The college football world was changed radically when the NCAA changed from its standard BCS system to determine postseason play to a playoff format. Since then, college football fans have enjoyed seeing the competition, and while it might not yet be the perfect system, it is a good step in the right direction.

Personally, college football has always been my second favorite sport, but I have to admit that there is something special and exciting about watching bowl games all throughout December and into January. Heck, even spending Thanksgiving watching the NFL is a blast.

But a question I’ve heard since this change has happened is this: are bowl games worth it? If the real goal is getting to the college football playoff and competing for a national championship, is it worth the time and effort to play a bowl game — especially since less prestigious games can cut into valuable recruiting time?

My answer is yes. Any bowl game is worth it.

I say that because bowl games are often a good indicator of a team’s progress, of how well they are progressing towards that ultimate goal. What bowl game you get invited to depends on your conference and your strength of schedule.

So allow me to pose this question — obviously the Utes won’t make the playoffs this season, a sad result of their two loss record. So would Utah fans be OK with not going to a bowl game since we won’t go to the playoffs? Would we want to see another two teams playing in the Rose Bowl, rather than our own? Of course not. The thought is ridiculous no matter how you look at it.

The goal of any sports team, collegiate or otherwise, is to get to the postseason and perform well enough to gain recognition and better talent for the next season. The whole point is to keep moving forward, and winning bowl games helps advance that agenda.

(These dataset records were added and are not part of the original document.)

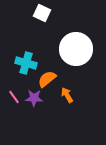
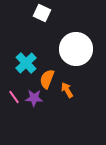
cyan cross: rotated 30 degrees clockwise
orange semicircle: rotated 30 degrees counterclockwise
orange arrow: moved 5 px up
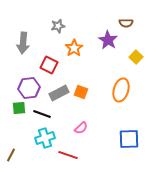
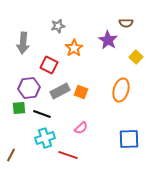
gray rectangle: moved 1 px right, 2 px up
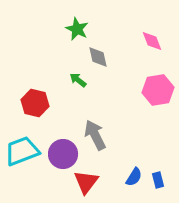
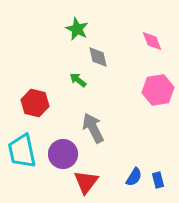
gray arrow: moved 2 px left, 7 px up
cyan trapezoid: rotated 81 degrees counterclockwise
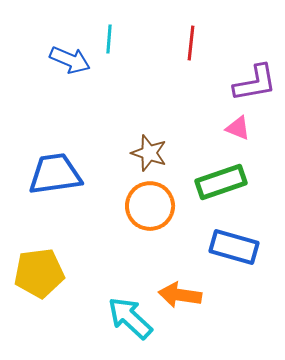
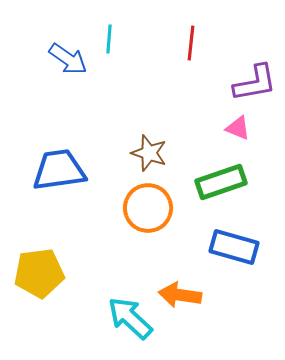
blue arrow: moved 2 px left, 1 px up; rotated 12 degrees clockwise
blue trapezoid: moved 4 px right, 4 px up
orange circle: moved 2 px left, 2 px down
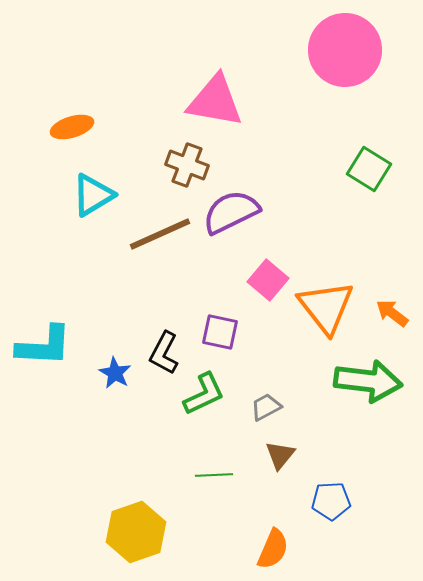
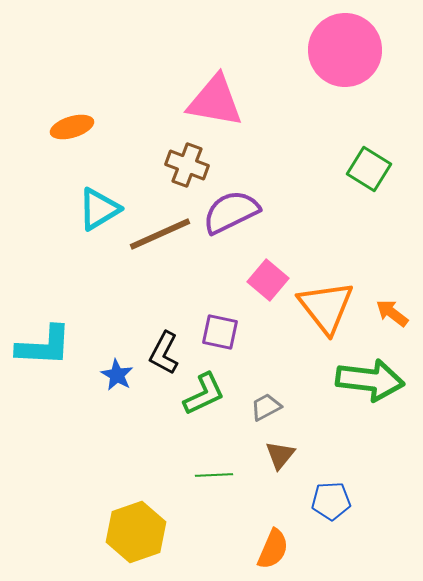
cyan triangle: moved 6 px right, 14 px down
blue star: moved 2 px right, 2 px down
green arrow: moved 2 px right, 1 px up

Not to mention that every bowl game has a guaranteed payout to participating teams. It’s literally a win-win scenario — a team gets guaranteed money, a chance to perform in front of a national audience, and it helps in recruiting. It only makes sense. The best players often want to play for the teams where they will get the most attention, and the bigger and better you can make a college football program, the more success you can potentially achieve.

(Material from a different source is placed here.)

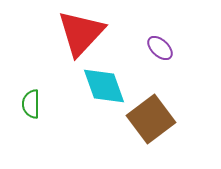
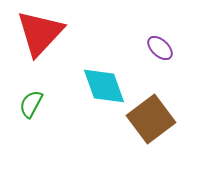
red triangle: moved 41 px left
green semicircle: rotated 28 degrees clockwise
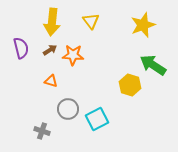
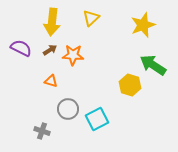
yellow triangle: moved 3 px up; rotated 24 degrees clockwise
purple semicircle: rotated 50 degrees counterclockwise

A few years ago, the Utes had one of the longest bowl game winning streaks in the nation. The constant success in both regular and postseason play was part of the reason Utah was invited into an elite conference in the Pac-12. As fans, we enjoyed every single moment of it.

Of course you never want to be satisfied when it comes to postseason play. If you continually go to the Poinsettia Bowl year after year, or end up in some no name bowl game, you probably aren’t getting better. Bowl games are good for programs only so long as they help those programs get better. But the Utes don’t really have that problem this season. Utah keeps getting better, and even in spite of some unfortunate stumbles this season, they still have a shot at a decent bowl game.

The payout and national attention they receive will more than make up for any perceived loss at not going to the playoffs this year. A win at the Rose Bowl might just be the catalyst that puts this team over the top next season. As well as the Utes have played this year, with the chance of getting a better recruiting class next year, there’s almost no doubt in my mind the Utes will run the gauntlet and make the playoffs in the near future.